The U.S. Senate has passed a provision that would require women to register for the draft, but don't expect any changes soon:
On Tuesday, the Senate passed a defense authorization bill that would require young women to register for the draft — the latest development in a long-running debate over whether women should sign up for the Selective Service. The provision would apply to women turning 18 in 2018 or later and would impose the same requirements and rules that currently apply to men.
The policy is still far from being law. The House, after considering a similar provision earlier this spring, ultimately passed an authorization bill that omitted it; the two branches of Congress now must resolve the differences between their bills.

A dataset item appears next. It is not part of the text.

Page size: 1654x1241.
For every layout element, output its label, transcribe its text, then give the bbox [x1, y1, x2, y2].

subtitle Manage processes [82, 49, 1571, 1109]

And the bill faces a veto threat from President Obama over other elements of the legislation, such as the prohibition on closing down the Guantanamo Bay military prison. But the bill's passage brings women a step closer to Selective Service registration — a historic change that has bipartisan support in Congress but is firmly opposed by some conservative lawmakers.
For decades, the U.S. policy of having a draft for men, and not women, was approved as constitutional by the Supreme Court. But as NPR's David Welna reported last year, the court's reasoning relied on the fact that women were barred from combat roles. Now that women are eligible for combat duty, "Congress seems to have lost its court-endorsed rationale for limiting Selective Service registration to males only," David wrote.

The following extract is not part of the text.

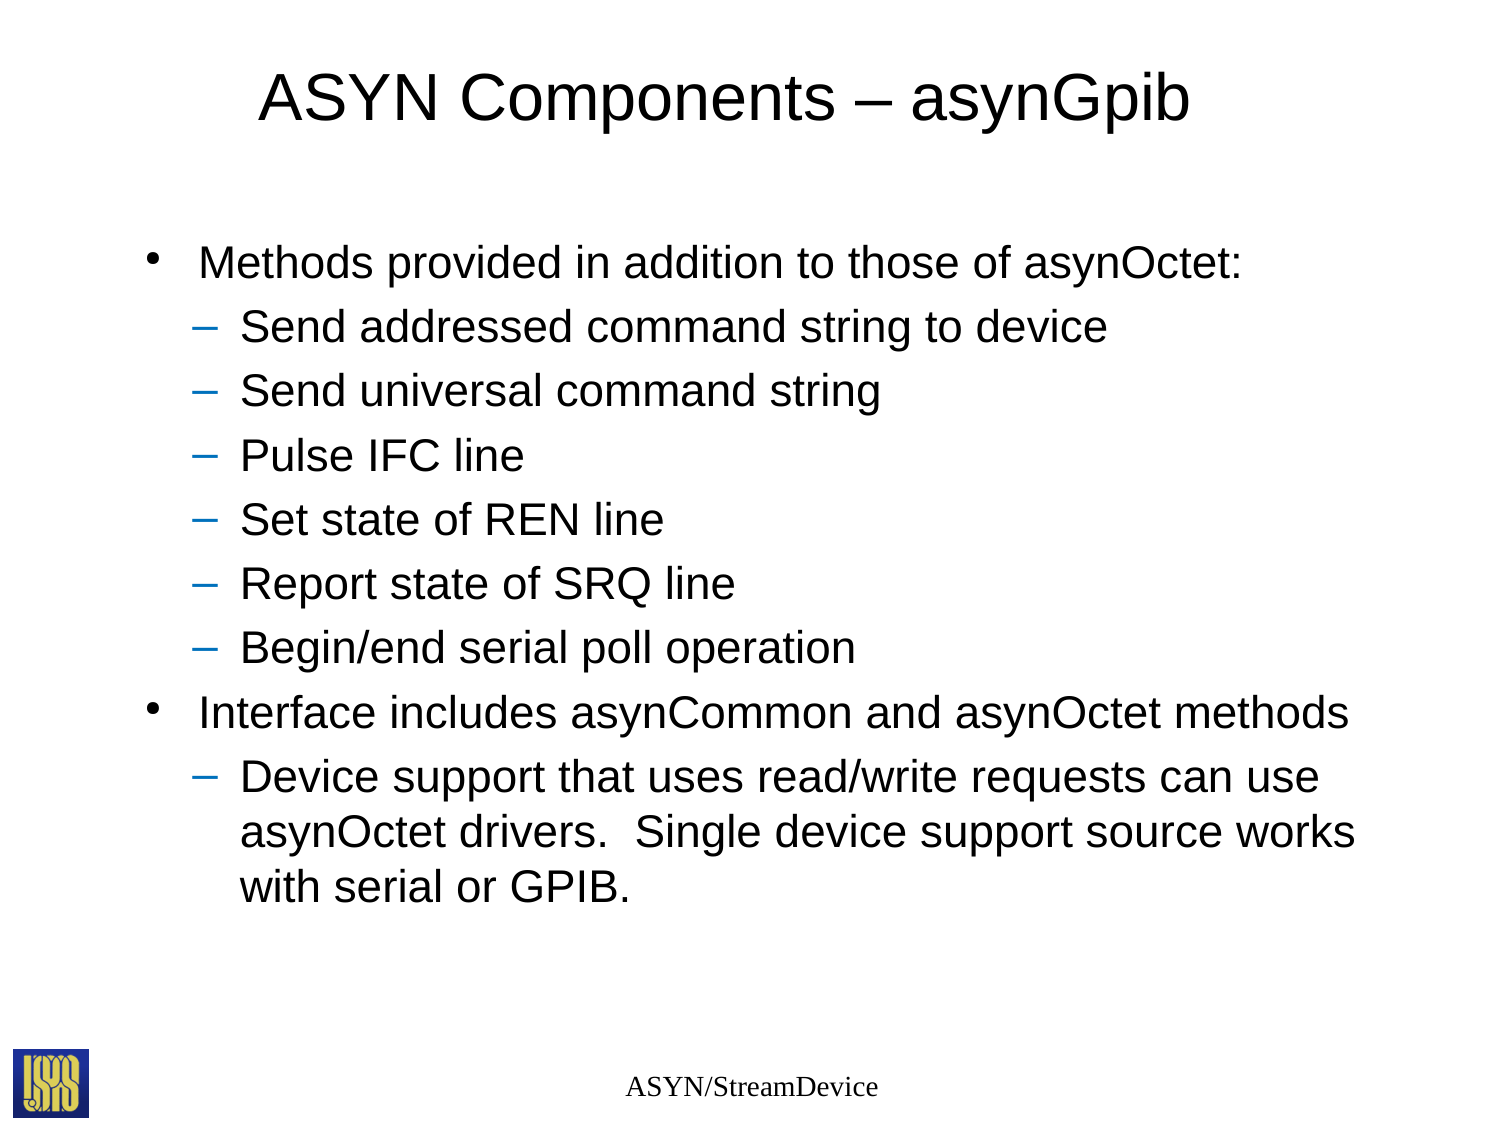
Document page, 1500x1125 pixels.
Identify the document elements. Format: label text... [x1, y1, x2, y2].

title ASYN Components – asynGpib [55, 54, 1361, 142]
list Methods provided in addition to those of asynOctet: Send addressed command string to device Send universal command string Pulse IFC line Set state of REN line Report state of SRQ line Begin/end serial poll operation Interface includes asynCommon and asynOctet methods Device support that uses read/write requests can use asynOctet drivers. Single device support source works with serial or GPIB. [112, 224, 1457, 920]
picture [13, 1049, 89, 1118]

Previously: Women Warriors Coming Soon to US Forces
(Score: 2) by Gravis on Thursday June 16 2016, @03:33PM
i love that this was submitted as a joke thinking it would be rejected but completely backfired because it's really common sense. the only reason to reject it is based on pure internal biases. i would be interested in knowing what various gender feminist groups think about all this.

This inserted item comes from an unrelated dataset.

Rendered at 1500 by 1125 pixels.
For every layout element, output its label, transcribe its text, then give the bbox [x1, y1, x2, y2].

(Score: 3, Informative) by Anonymous Coward on Thursday June 16 2016, @04:00PM
> i would be interested in knowing what various gender feminist groups think about all this.
none of them support treating women differently from men, that is the literal definition of feminism
(Score: 0) by Anonymous Coward on Friday June 17 2016, @02:17AM
Except for when they do, like pressing for special sentencing guidelines for women
http://www.campusreform.org/?ID=6045 [campusreform.org]
Wanting to put a special tax on men
https://womenfortaxjustice.wordpress.com/about/why-is-tax-a-feminist-issue/ [wordpress.com]
And denying men equivalent reproductive rights
https://www.youtube.com/watch?v=JymN5yu-K_o [youtube.com]
But other than that, they want to be treated equal to men.
(Score: 2) by Azuma Hazuki on Thursday June 16 2016, @04:45PM
This particular feminist is all for it, if that counts for anything :) Equality means equality. ...and saying things like this is why I piss *everyone* off, and simultaneously get called "man-hater" on one side and "traitor to the lesbian race" (think about that last one a moment...) on the other. Ahhh, identity politics.
I am "that girl" your mother warned you about...
(Score: 2) by bob_super on Thursday June 16 2016, @10:35PM
> the only reason to reject it is based on pure internal biases
Or thousands of years of civilization, where men are expendable but women not, because producing the next generation requires only a handful of penises but a lot of healthy wombs.
Also, the average man being stronger than the average woman makes him a better asset in any part of a war where physical attributes may tilt the balance in your favor (100% of the time until we invented the rifle, and still a decent amount today).